----- Extract to read

My French is really bad, so please reply in English if you can. Thank you.

When searching for "lac Aveugle" it seems to me that I get two kinds of results: some, where the phrase is a place name; and some where it is only descriptive of what a certain lake looks like.

What does the phrase mean, when used in a descriptive manner? I understand that it would translate to something like "blind lake", but what does that mean? A lake cannot see, so it cannot be blind.

(And, although offtopic, is there acutally a real lake with that name and, if so, where is it?)

  • 1
    Where did you hear it ? In What context ?
    – Random
    Sep 28, 2016 at 9:33

2 Answers 2


Lac aveugle doesn't have more sense (or less sense) in French than "blind lake" in English. Although google maps doesn't find any, there might be actual lakes in France with that name just like there are also a couple of Blind Lakes in the US or elsewhere.

If used in a descriptive way, my best guess would be it is a lake without surface runoff. This seems to be precisely what gave its name to the Tirol, Austria Blindsee.

  • Your guess seems to be in tune with the usage on this page (tipings.com/fr/pages/86043), where it says: "Ainsi le chemin des rivières et des autres organes de gaspillage de l'eau dans la vallée arrête et forme un lac aveugle fermé."

----------
----- Source material

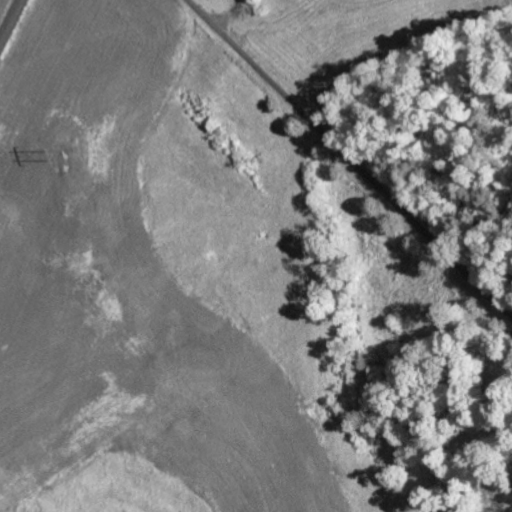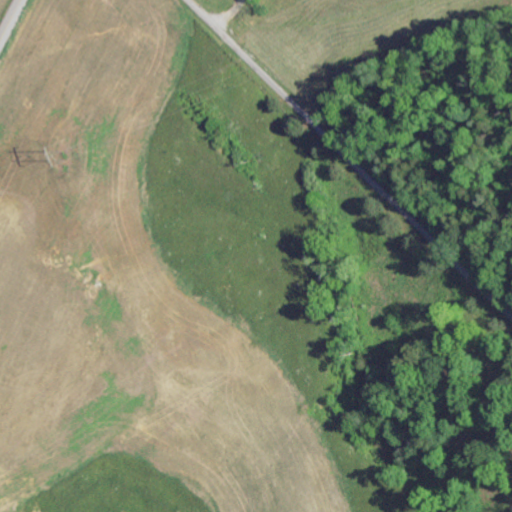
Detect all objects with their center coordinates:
road: (10, 20)
power tower: (66, 156)
road: (349, 159)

----------

### [Challenges]
A: According to the answer in the "lac aveugle" discussion, what would the phrase most likely mean when used descriptively?
B: Revise the passage of the "lac aveugle" discussion starting with "(And, although offtopic, is" and going on through "Tirol, Austria Blindsee.", putting "exactly" in place of "precisely".

### [Results for each task]
A: A lake without surface runoff.

B:
(And, although offtopic, is there acutally a real lake with that name and, if so, where is it?)

  • 1
    Where did you hear it ? In What context ?
    – Random
    Sep 28, 2016 at 9:33

2 Answers 2


Lac aveugle doesn't have more sense (or less sense) in French than "blind lake" in English. Although google maps doesn't find any, there might be actual lakes in France with that name just like there are also a couple of Blind Lakes in the US or elsewhere.

If used in a descriptive way, my best guess would be it is a lake without surface runoff. This seems to be exactly what gave its name to the Tirol, Austria Blindsee.